South Sudanese politician and former ambassador to Russia Telar Deng returned to Juba on Thursday after several months of self-imposed exile in Kenya, followed the signed power-sharing peace deal in Khartoum, Sudan.

Deng, a former ambassador to Russia, resigned from the Kiir administration in January over alleged mistrust. He is a former ally of President Salva Kiir.

On 25 January 2018, Juba summoned for consultations Deng who was South Sudan’s ambassador to Moscow but instead of returning to Juba he resigned from his position. Following what his old chum President Kiir issued a presidential decree sacking him from the government and ambassadorial services.

Since Deng appeared with the opposition leaders in Nairobi and he was allied to the former SPLA chief of staff Paul Malong. He becomes a senior politician and member in South Sudan United Front (SSUF) led by ex-army chief Malong till he returned to Juba on August 23.

Initially associated with former army chief of staff turned rebel leader, General Paul Malong Awan, former presidential adviser Telar Deng was part of the mediation team that convinced the former to come back to Juba from Yirol town in May last year.

Deng’s returns also comes after a week’s president Kiir has granted “amnesty” to the people and other estrange people who waged war against his government. This amnesty have great impact on Malong’s groups, as week ago, senior military Brig General Garang Chan and other senior politicians returned to government with hundreds of soldiers.

However, the South Sudanese presidency confirmed that Deng arrived in Juba in an efforts to resolves the differences with president’s government.

Speaking to the press at Juba International Airport upon arrival from Nairobi, Amb. Deng said he left rebellion to reconcile with the government in an effort to boost peace building, adding that he has returned home with a belief that it is better to settle political differences amicably.

“I have been away from home for nearly one year, I have come no matter differences we have made as a nation and as a people – there is always a room for us to sit to resolve our differences. It doesn’t matter how much we have disagreed, its important always to sit down and iron out the differences.” Deng told the journalists.

Meanwhile, Deng’s return was also welcomed through the social media where many praised the move saying it is time for peace and reconciliation.

The observers said the move taken by ex-diplomat as a well-known politician is in the interest of peace in the country and towards to demilitarize the politics and political wrangling through peaceful means.

“This conflict must be ended through dialogue,” said 25 years South Sudanese, resident in Juba.

Before, Deng’s wrote a series of articles calling for a comprehensive peace process including all the South Sudanese without consideration to the sanctions imposed by the international community on any one of them.

Last June, he welcomed the inclusion of SPLM-IO leader Machar in the peace process adding “IGAD should also include the newly formed parties that are already on the ground. The left out movements will definitely carry on with the war regardless of the UNSC sanctions”.

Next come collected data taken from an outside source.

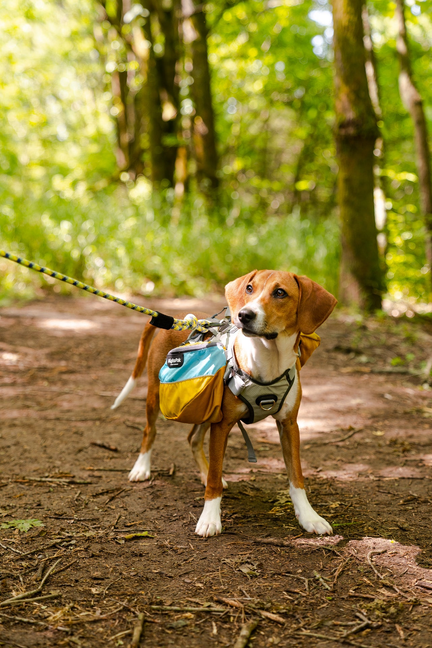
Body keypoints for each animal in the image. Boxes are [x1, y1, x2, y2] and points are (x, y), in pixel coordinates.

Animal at [112, 268, 338, 536]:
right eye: (249, 288)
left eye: (280, 292)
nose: (244, 315)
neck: (267, 360)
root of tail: (180, 320)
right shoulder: (223, 425)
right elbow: (214, 480)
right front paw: (209, 518)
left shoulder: (289, 424)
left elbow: (296, 477)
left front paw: (309, 517)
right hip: (156, 395)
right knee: (150, 430)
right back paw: (142, 468)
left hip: (208, 410)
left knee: (193, 439)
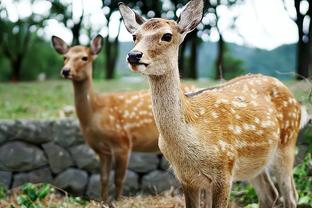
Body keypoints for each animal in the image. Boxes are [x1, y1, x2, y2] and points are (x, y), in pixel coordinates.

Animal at [51, 35, 197, 202]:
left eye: (84, 58)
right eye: (65, 57)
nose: (65, 71)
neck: (95, 113)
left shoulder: (122, 142)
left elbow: (119, 179)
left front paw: (117, 201)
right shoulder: (102, 150)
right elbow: (103, 178)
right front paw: (103, 202)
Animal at [119, 0, 310, 207]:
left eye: (167, 35)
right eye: (134, 36)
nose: (134, 55)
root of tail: (297, 104)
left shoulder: (224, 168)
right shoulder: (186, 177)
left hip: (287, 143)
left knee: (290, 195)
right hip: (255, 163)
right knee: (270, 194)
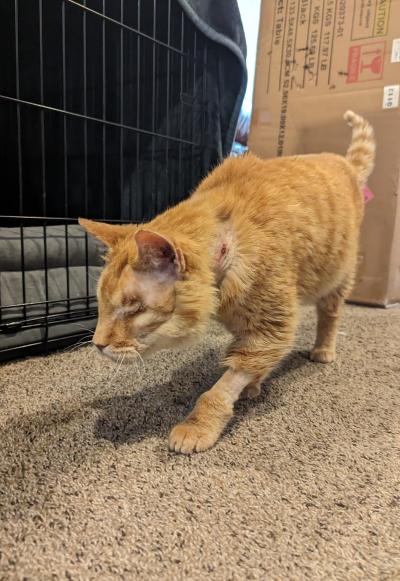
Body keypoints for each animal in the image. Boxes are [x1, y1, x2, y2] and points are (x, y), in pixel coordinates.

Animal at [80, 110, 376, 454]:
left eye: (134, 309)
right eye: (100, 305)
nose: (97, 344)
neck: (228, 240)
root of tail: (345, 162)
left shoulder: (270, 328)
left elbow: (221, 388)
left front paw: (200, 425)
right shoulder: (252, 328)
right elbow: (250, 362)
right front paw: (254, 383)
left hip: (337, 279)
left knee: (330, 316)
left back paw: (323, 349)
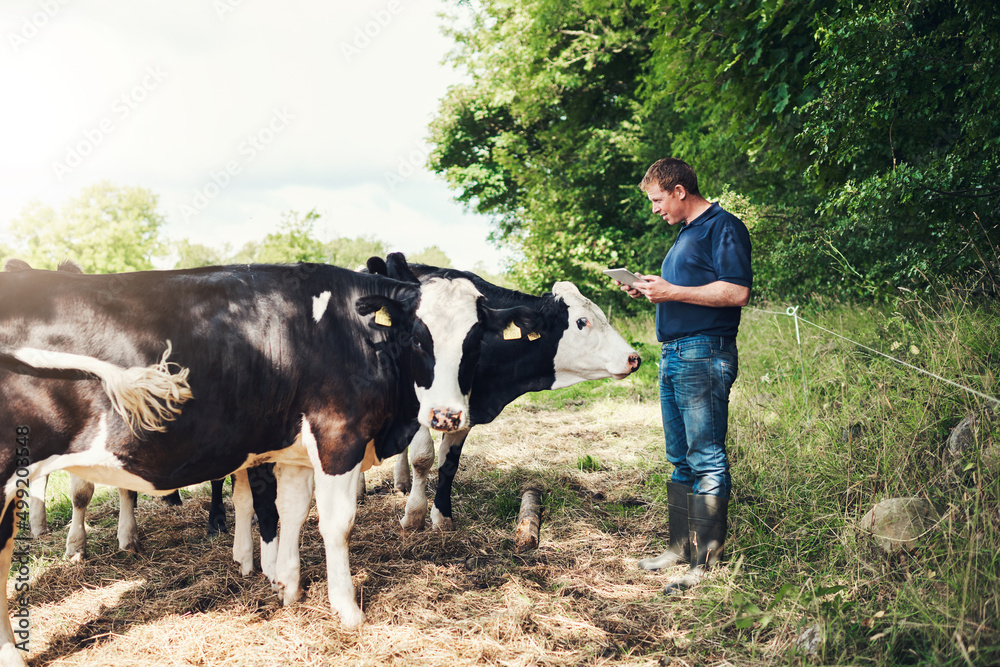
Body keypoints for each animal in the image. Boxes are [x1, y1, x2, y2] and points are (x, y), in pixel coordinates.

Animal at [1, 256, 532, 664]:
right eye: (419, 336)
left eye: (474, 340)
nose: (446, 415)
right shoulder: (338, 437)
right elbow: (336, 523)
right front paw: (347, 610)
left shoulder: (296, 450)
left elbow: (291, 513)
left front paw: (288, 589)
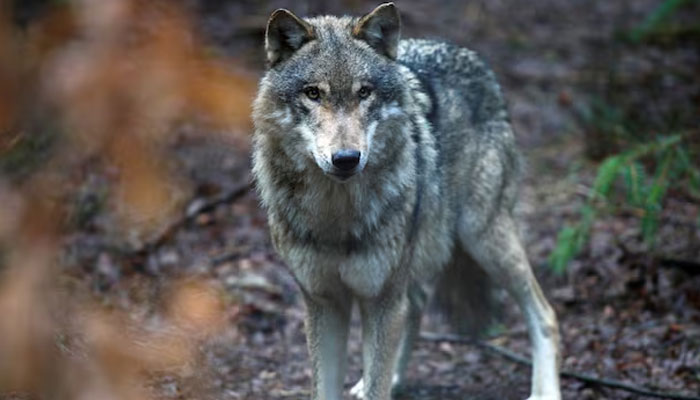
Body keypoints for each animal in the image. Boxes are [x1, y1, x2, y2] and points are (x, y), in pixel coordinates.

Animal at [251, 3, 561, 399]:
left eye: (364, 92)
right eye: (313, 93)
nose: (346, 158)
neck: (336, 216)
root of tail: (473, 57)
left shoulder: (381, 297)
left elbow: (377, 383)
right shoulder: (323, 301)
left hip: (483, 239)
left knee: (545, 314)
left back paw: (545, 390)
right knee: (416, 305)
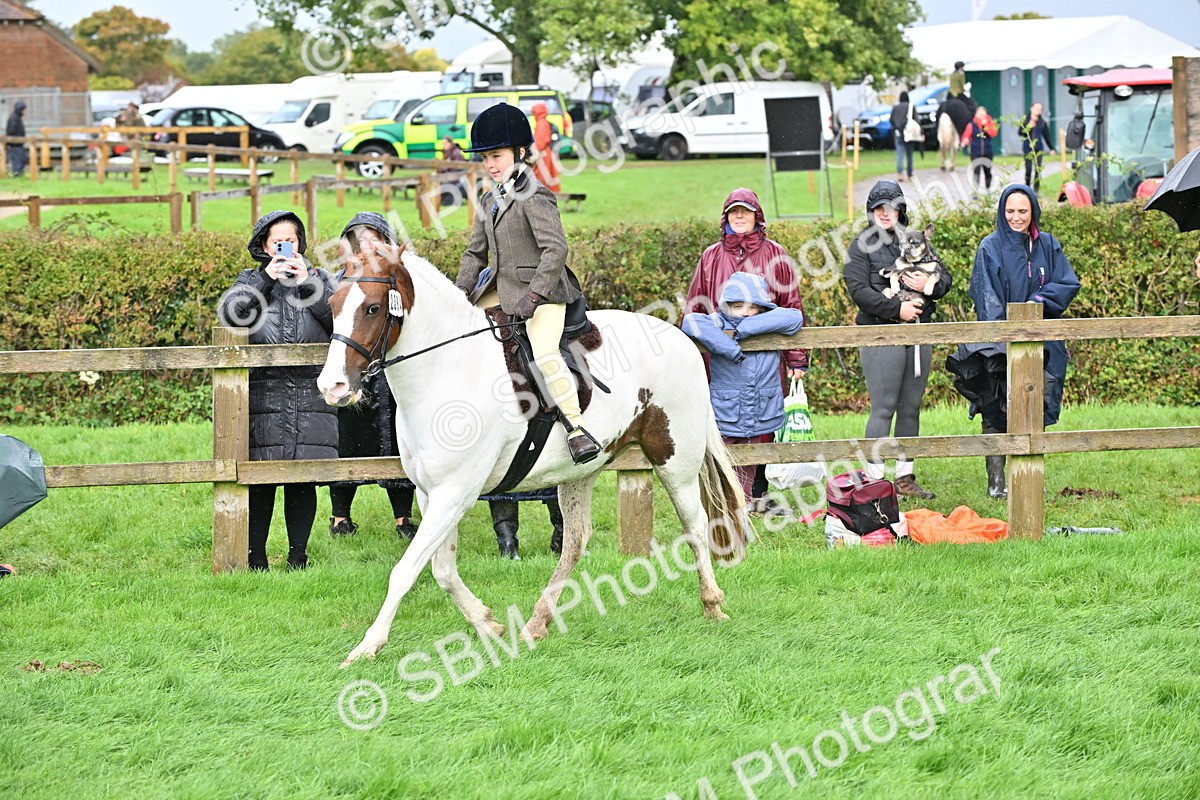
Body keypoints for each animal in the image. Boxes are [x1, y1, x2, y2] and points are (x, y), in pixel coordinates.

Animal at [316, 246, 752, 667]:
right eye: (333, 304)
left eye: (373, 308)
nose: (332, 386)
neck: (449, 369)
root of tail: (680, 336)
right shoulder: (431, 494)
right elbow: (443, 571)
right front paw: (488, 624)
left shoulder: (454, 493)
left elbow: (405, 571)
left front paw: (367, 647)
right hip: (581, 471)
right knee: (576, 540)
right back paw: (537, 623)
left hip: (674, 459)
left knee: (695, 524)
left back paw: (712, 604)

The IGAd reportedly refused to include Malong in the revitalization process pointing to the international sanctions imposed on him.

The former diplomat that the country need peace and that peace cannot be brought by one person but should be brought by all people of South Sudan. He further urged the entire citizens to take this chance as opportunity for resolves differences through peacefully mean, but no longer on gun option.

“We used to mistake which is an error and whoever a human being you make error but error remain an error as longer as you don’t correct it and error remain an error until it’s not corrected.” Deng said.

The ongoing conflict has devastated South Sudanese lives and homes, ten thousand people has reported killed and 2.5 million people has been displaced from their homes.